Egg is a play by the aerial performing arts and story-telling company Paper Doll Militia. Holmes, who takes most of the centre stage, represents a woman trying to conceive, Emma, as well as her potential egg donor, Sarah. Set in the USA, Egg is an autobiographical performance – the monologues wry and frank, the acrobatics physically powerful.
Holmes switches through roles marked by different pairs of shoes and a few clear plastic props that leave her unshielded from scrutiny. First, she is Emma, the woman trying to conceive. 'We spend so much of our lives trying not to get knocked up, it's a surprise when we find we can't,' she says. Emma has finally found her ideal partner later in life, and wants a family. She wants to create the kind of home life that she never had herself. But while she had conceived before with her own eggs, the pregnancies did not continue. So now she asks her partner about their younger friend, Sarah. She wants to use Sarah's eggs.
Emma's partner is not much involved in the story, appearing only briefly. However, he appears to be a man who truly desires to give his partner what she wants. He also doubles as the double bass player. Along with the bass, electronic sound effects and the occasional light show, projected onto a screen or onto the instrument itself, support the performance.
The show's focus is on how egg donation affects the two women involved. 'This is the closest a woman gets to being a father,' Sarah says of egg donation, raising a ripple of laughter from the audience.
Holmes delivers Emma and Sarah's conversation about egg donation while simultaneously climbing, contorting and twirling slowly on long plastic aerial tubes. There's obviously a visual metaphor here. Sarah says her decision to willingly donate her eggs is not only a logical one – the logic is clear, she should do it, as her friend requires donor eggs and she has them to spare. More importantly, it is an emotional one – she wants to help her friend. Does she want to know what the process involves? No, she says. Let's leave that for later.
Donning a clear plastic medical coat and putting herself in another character's shoes, Holmes presents her third character, a perky-voiced medical professional. This character rattles off a dizzying rush of criteria and procedural requirements for egg donors in the USA. Risk factors for an array of communicable diseases. Ethnicity, life choices, education, hobbies, psychometric testing.
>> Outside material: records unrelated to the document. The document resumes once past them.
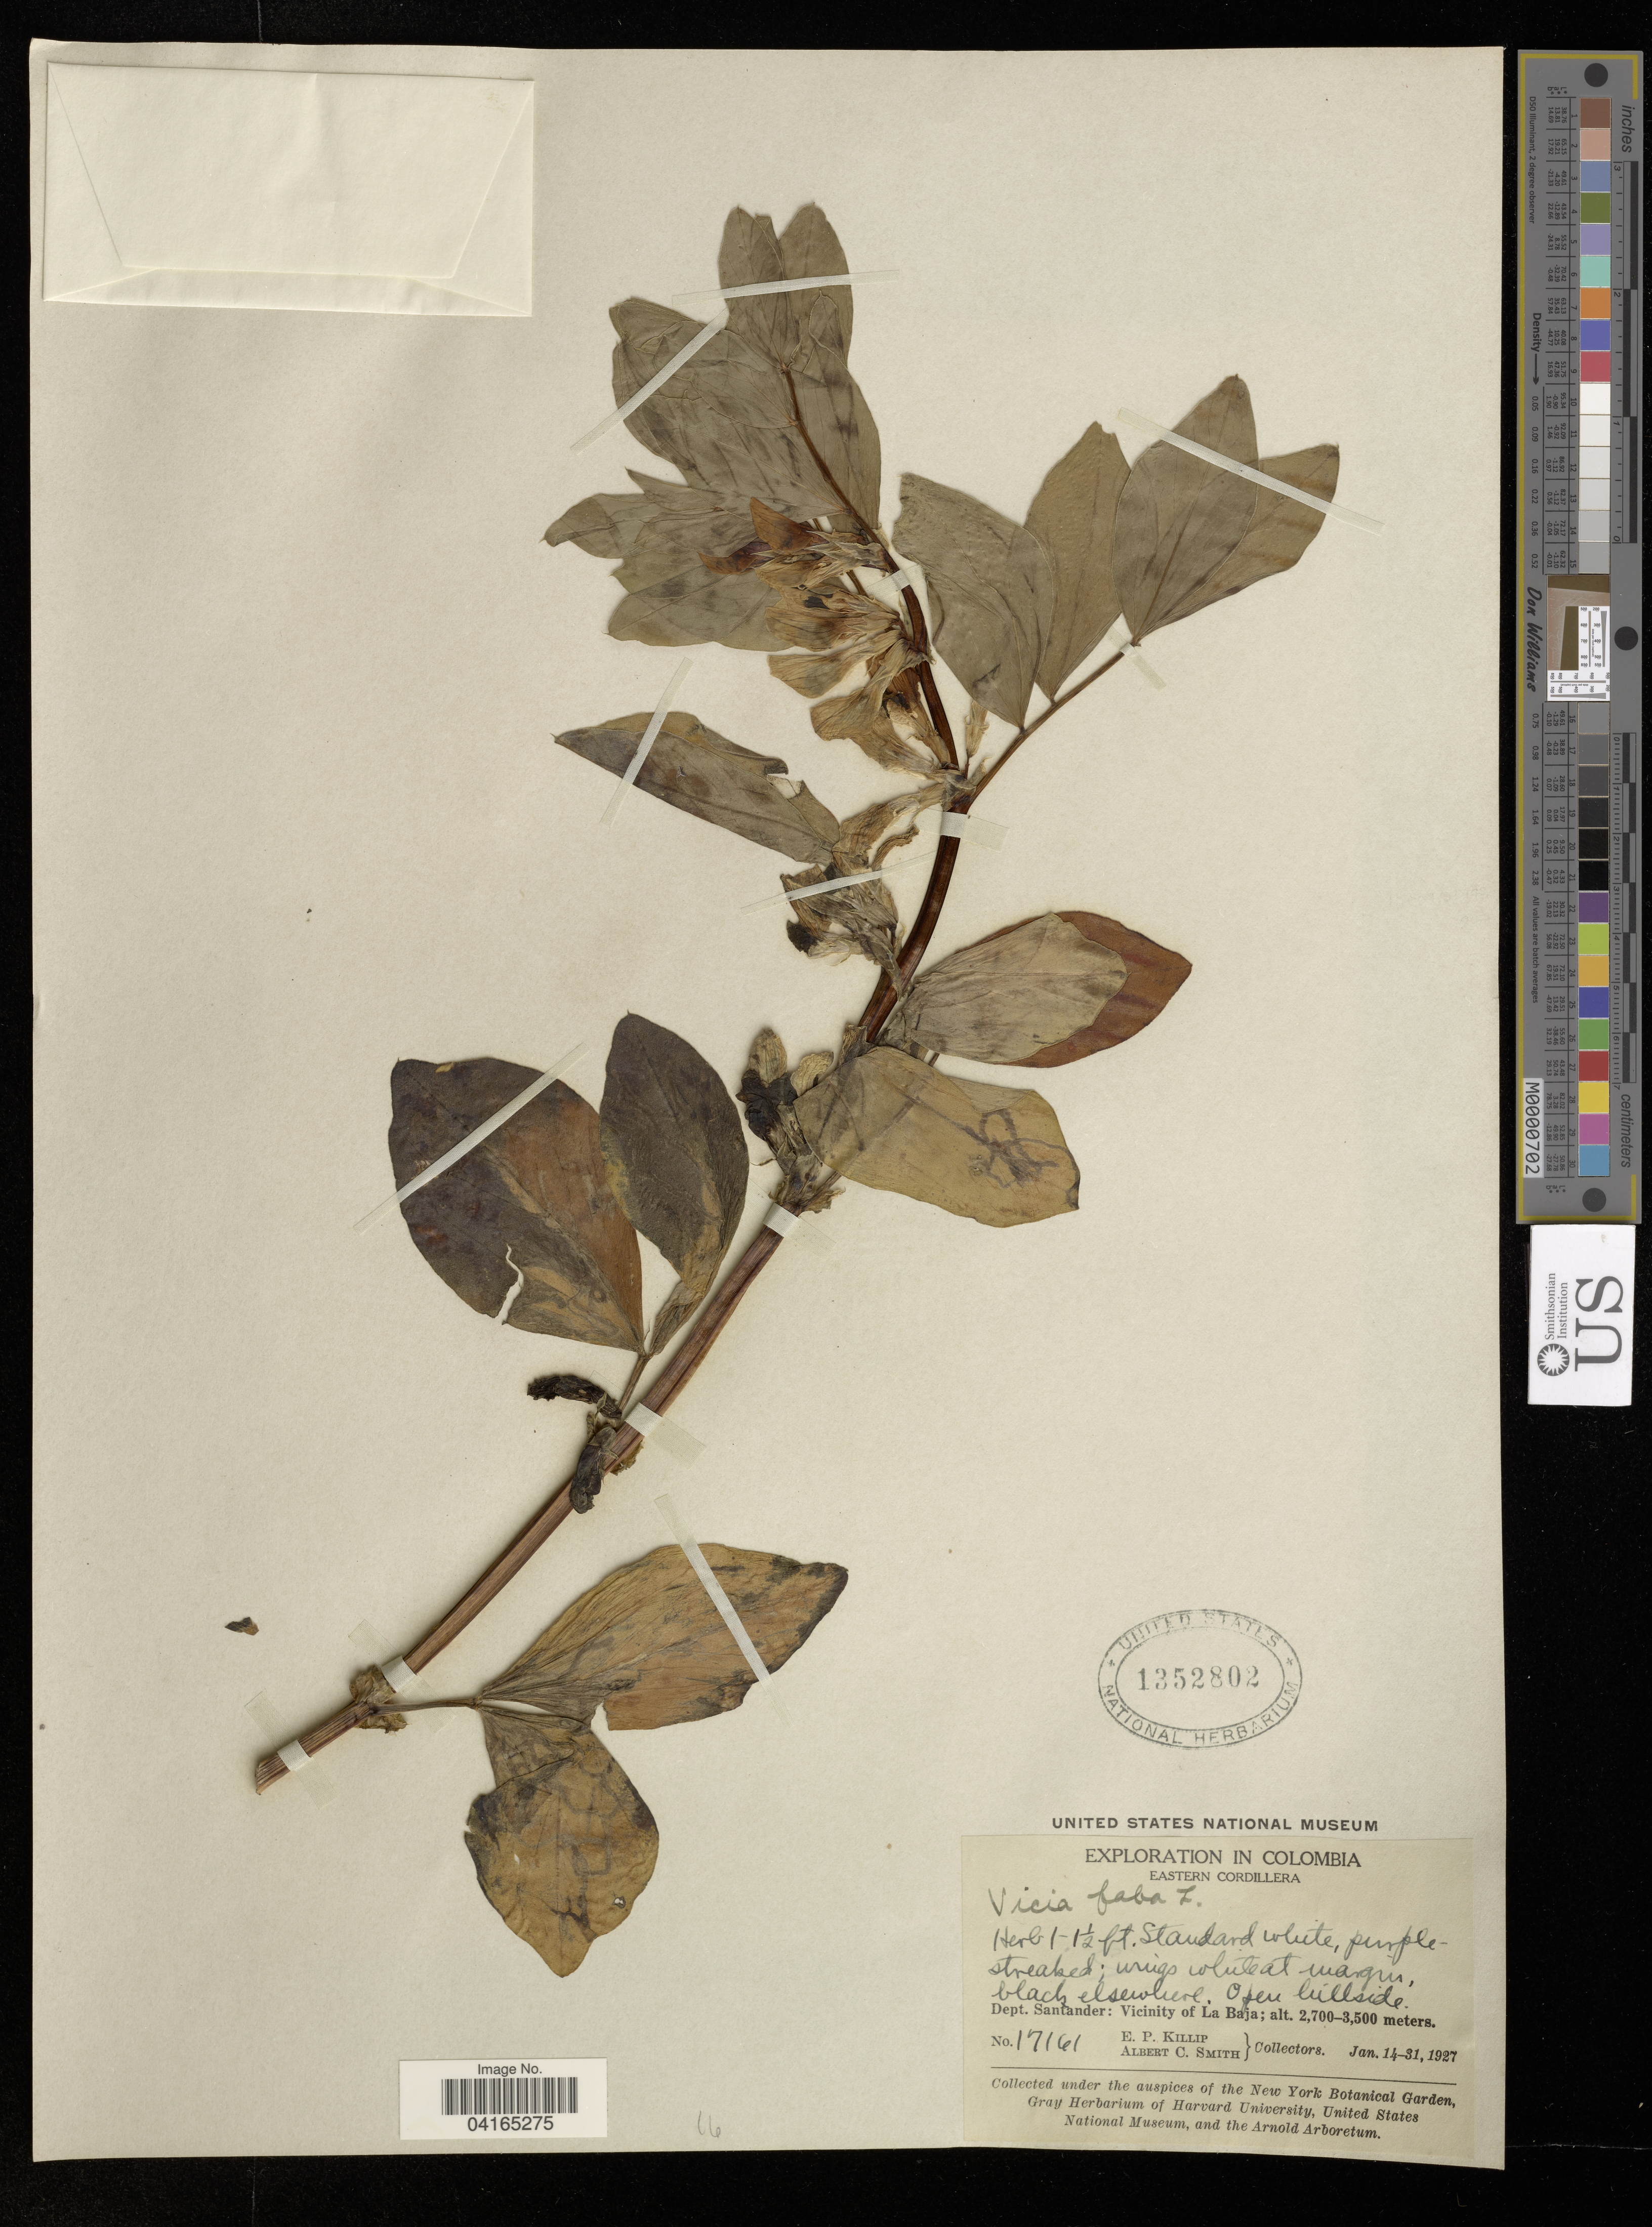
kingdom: Plantae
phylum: Tracheophyta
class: Magnoliopsida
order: Fabales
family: Fabaceae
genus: Vicia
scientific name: Vicia faba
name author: L.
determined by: Hechenleitner, Paulina, RBG Edinburgh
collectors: E. P. Killip & A. C. Smith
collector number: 17161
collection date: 1927-01-14/1927-01-31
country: Colombia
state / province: Santander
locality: Eastern Cordillera. Dept. Santander: Vicinity of La Baja.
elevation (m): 2700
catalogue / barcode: US 1352802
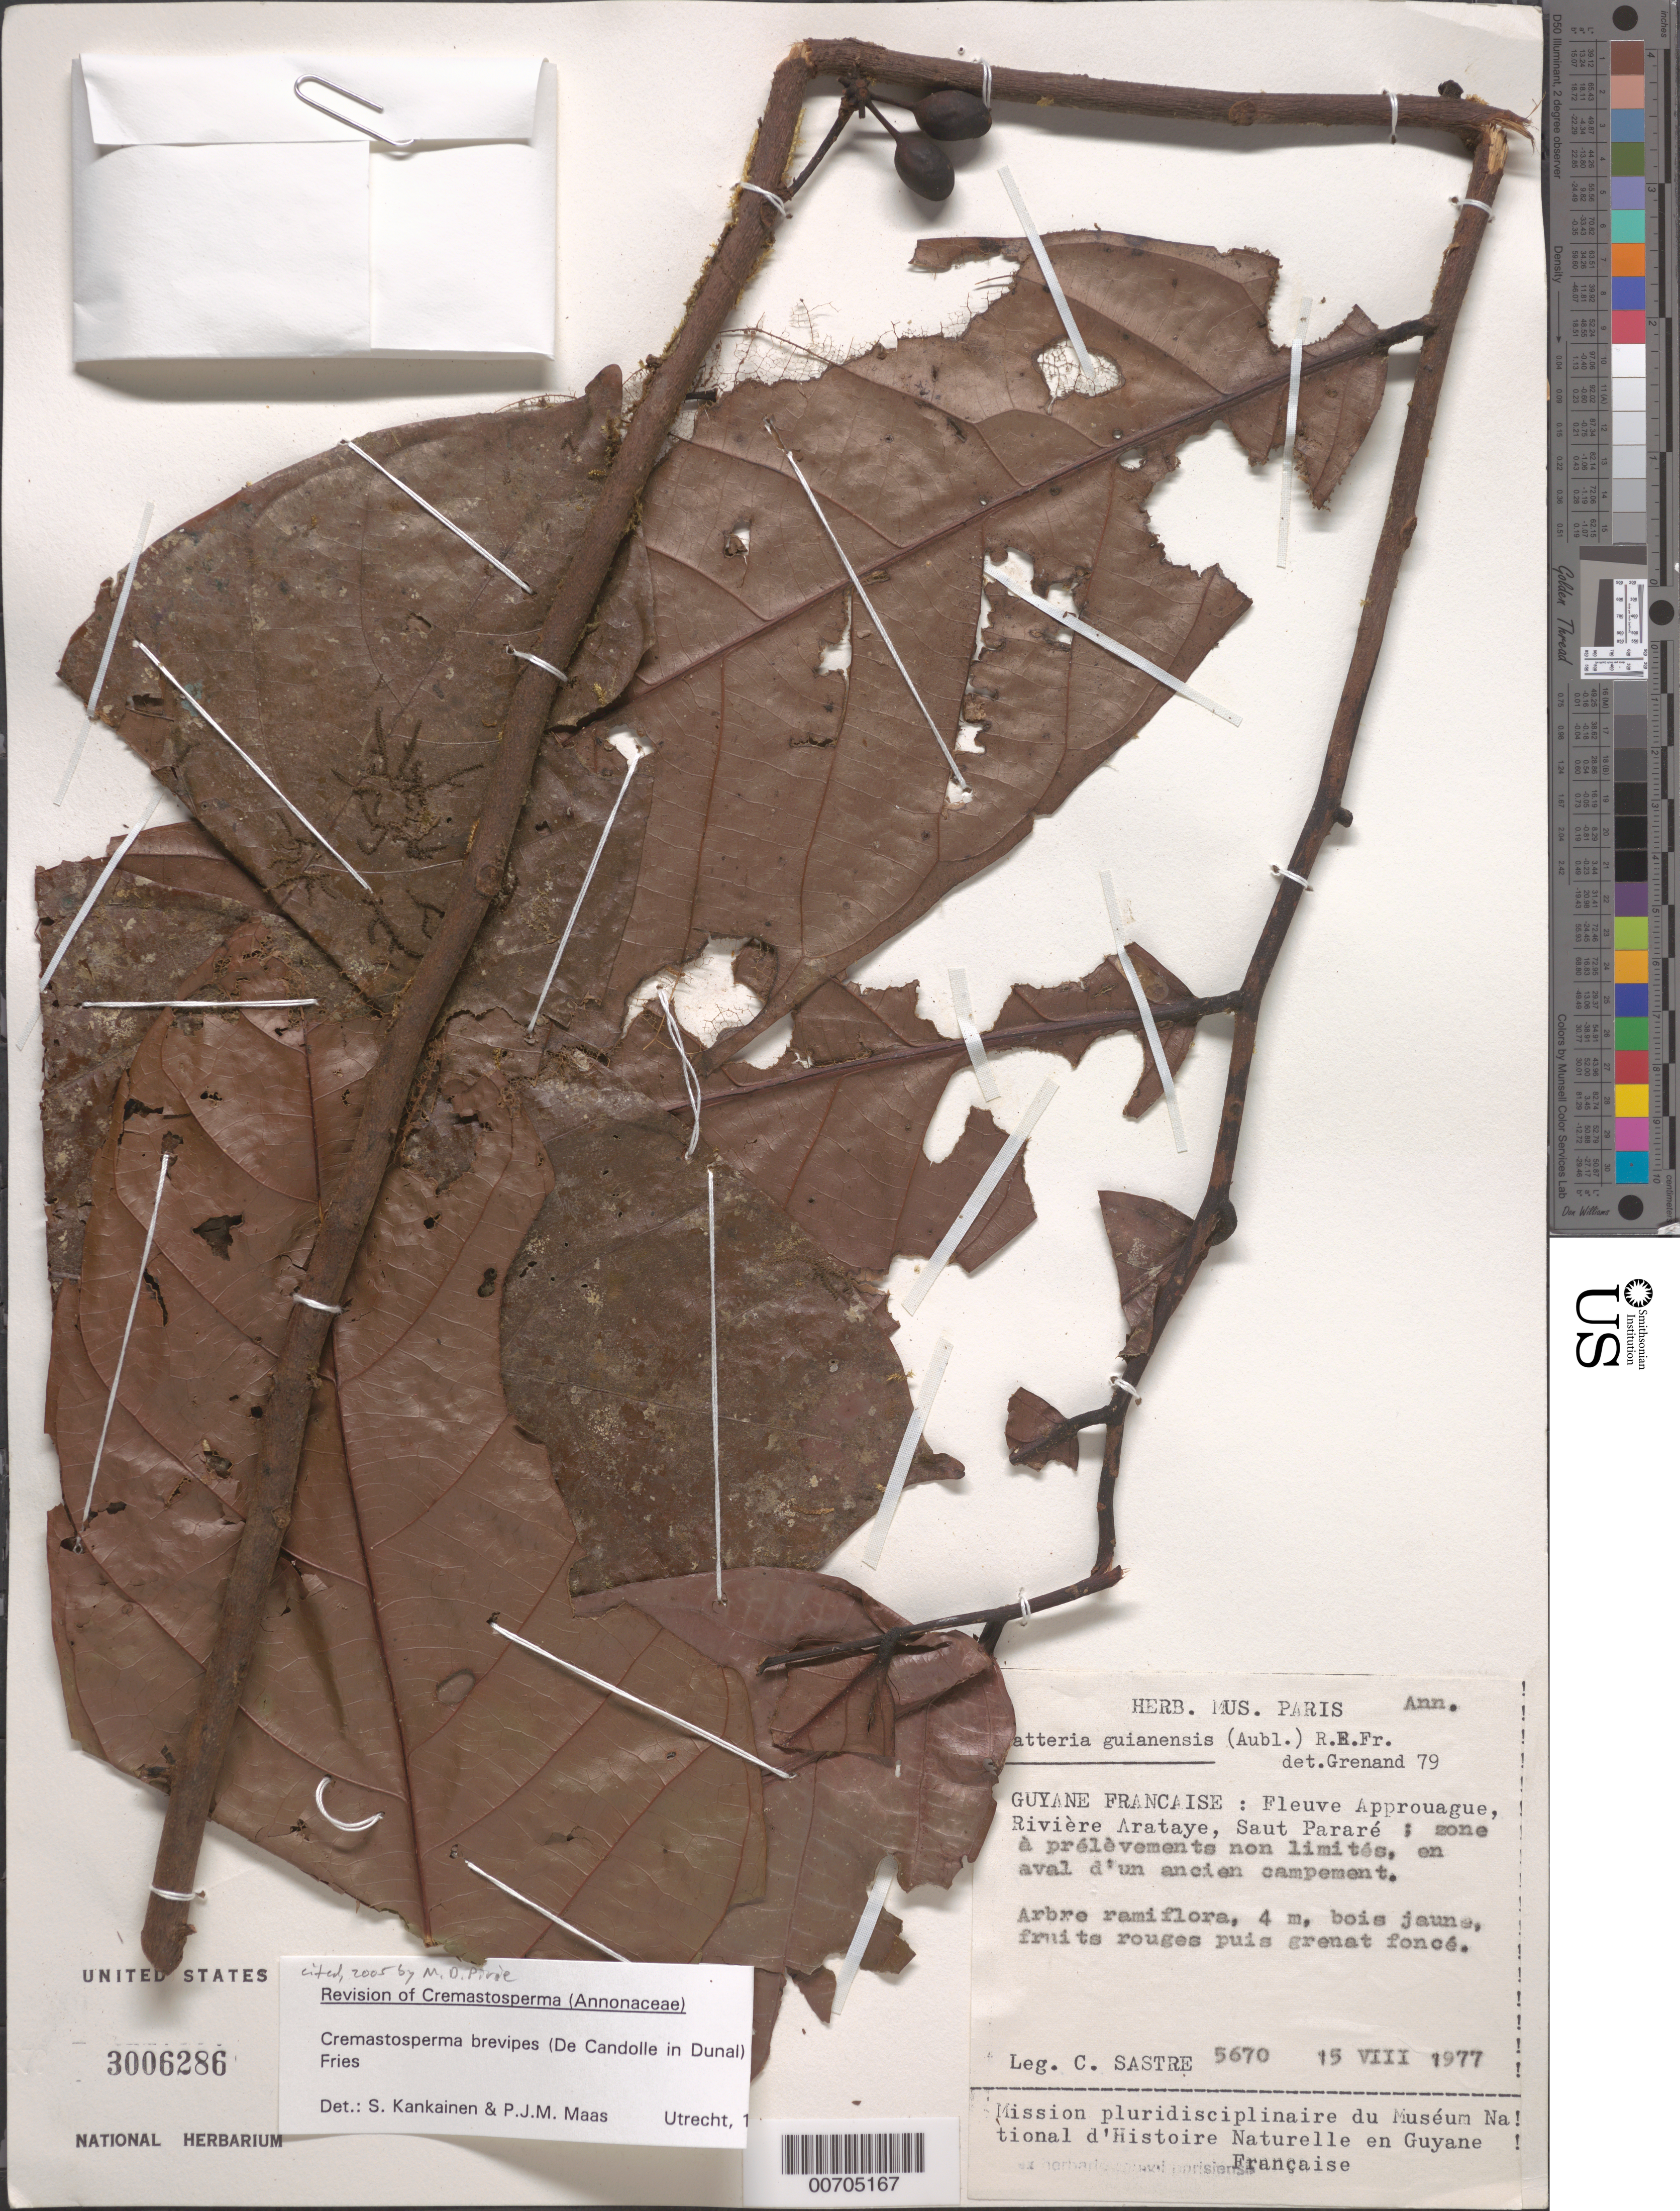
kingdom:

There are questions, lots of them, and later Sarah rails angrily against these intrusive personal queries. Why do they need to know whether she has a family history of alcoholism or depression? Whether she has ever taken drugs? Isn't the most important thing that she is healthy now? Her emotional willingness to be an egg donor seems to hold no weight in the screening criteria. And in fact, under the Food and Drug Administration's criteria, she is deemed unsuitable as an anonymous egg donor.
However, Sarah is still able to donate because of her personal connection to her friends. Holmes now portrays Sarah under the stress of hormone treatments, wrapping herself up in a thick streamer of plastic and contorting herself upwards and downwards through space, frustrated, pained, ovaries swollen, vocally upset. Egg donation is represented as a sinister process, with an anaesthetised Sarah contorting silently through the air, turning, suspended by each limb.
I was expecting the next scene after egg donation to be a happy ending. The build up to egg donation, the procedure, the physical contortions up almost to the ceiling and back to the floor – surely, after so much toil there has to be a cathartic ending? Surely, this egg donation must lead to successful conception, pregnancy and birth? But – no spoilers here. This aspect of the play drives home the fact that infertility can be mysterious, complicated, and may have many causes.
Watching the characters' journeys, I realised I had never really considered how closely people's lives are scrutinised during fertility treatments. The play showed egg donation as more than an invasive medical procedure – it is also an uncomfortable invasion of the donor's personal privacy. Suffice to say that Egg is a small but powerful play, which brings to light the varied frustrations that can arise from fertility treatment. Yet despite these struggles, the characters all agree, it is worth it.